▶ ASSIGNED TASK: Read the lines below, and copy any that contain the string "Alvarado".

▶ STUDY MATERIAL:
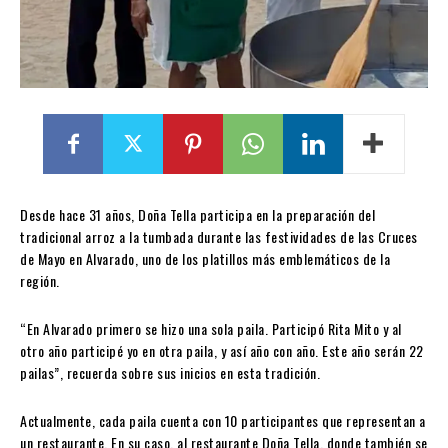
Desde hace 31 años, Doña Tella participa en la preparación del
tradicional arroz a la tumbada durante las festividades de las Cruces
de Mayo en Alvarado, uno de los platillos más emblemáticos de la
región.
“En Alvarado primero se hizo una sola paila. Participó Rita Mito y al
otro año participé yo en otra paila, y así año con año. Este año serán 22
pailas”, recuerda sobre sus inicios en esta tradición.
Actualmente, cada paila cuenta con 10 participantes que representan a
un restaurante. En su caso, al restaurante Doña Tella, donde también se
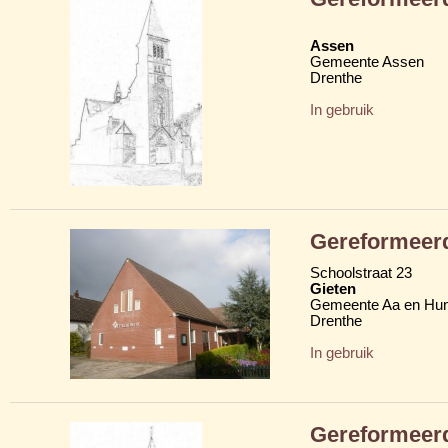
Assen
Gemeente Assen
Drenthe
In gebruik
Gereformeer
Schoolstraat 23
Gieten
Gemeente Aa en Hu
Drenthe
In gebruik
Gereformeerd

▶ FINISHED TASK:
de Mayo en Alvarado, uno de los platillos más emblemáticos de la
“En Alvarado primero se hizo una sola paila. Participó Rita Mito y al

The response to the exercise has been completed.